Nunavut searches for new deputy minister of Health and Social Services
The government of Nunavut lost a deputy minister of health and social services last week, while Nunavut Premier Paul Okalik gained a principal secretary.
SEAN McKIBBON
IQALUIT — The Nunavut government has moved its deputy minister of health and social services out of the department before finding a permanent replacement for him.
Ken MacRury will move from his job as deputy minister of Health and Social Services to a new position as deputy minister of Intergovernmental Affairs.
MacRury will also become secretary to the Senior Personnel Secretariat. This secretariat is an administrative unit within the Department of the Executive that helps with the management of senior level employees working for the Government of Nunavut.
Annette Bourgeois, press secretary for the Premier said this secretariattracks the training of ADMs, and helps with the recruiting and hiring of senior personnel within the Nunavut government.
She also said the secretariat handles issues of conflict of interest for former senior employees of the government.
Stepping temporarily into McRury’s shoes at the health department will be Karen Hecks. Hecks has been seconded from the federal government, and had been filling the position of assistant deputy minister of federal-Nunavut relations.
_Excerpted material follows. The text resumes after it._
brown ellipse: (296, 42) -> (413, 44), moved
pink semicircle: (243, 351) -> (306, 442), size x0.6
Meanwhile, the Nunavut government will launch a job competition to find a new deputy minister of health and social services.
New principal secretary
The administrative shuffle comes at the same time as a number of other executive moves, including the departure of Paul McKinstry from his position as the special advisor to Jane Stewart, the beleaguered federal minister of Human Resources, for a job as Premier Paul Okalik’s principal secretary.
Stewart’s department is reeling from public outcry over a $1 billion boondoggle that saw lucrative HRDC grants handed out to Liberal backers with little monitoring or control by the federal human resources department.
McKinstry also worked with Stewart while she was minister of Indian Affairs and Northern Development.
“You need to have someone with a broad understanding of what is going on,” Bourgeois said.
McKinstry’s experience with both HRDC and DIAND would certainly help McKinstry in his new role, she said.
The principle secretary’s job, which is the highest ranking paid political position within the Nunavut premier’s office, has been vacant since last summer, when Joe Kunuk left the job to become deputy minister of Human Resources.
Other Nunavut mandarins changing jobs are Nick Xenos and Jamie Flaherty.
Xenos, who was seconded from the federal government to do work on homelessness for the Nunavut government, will now move to a position as acting policy director within the Department of the Executive and Intergovernmental Affairs.
Flaherty will move from assistant deputy minister of Human Resources to assistant deputy minister of Public Works.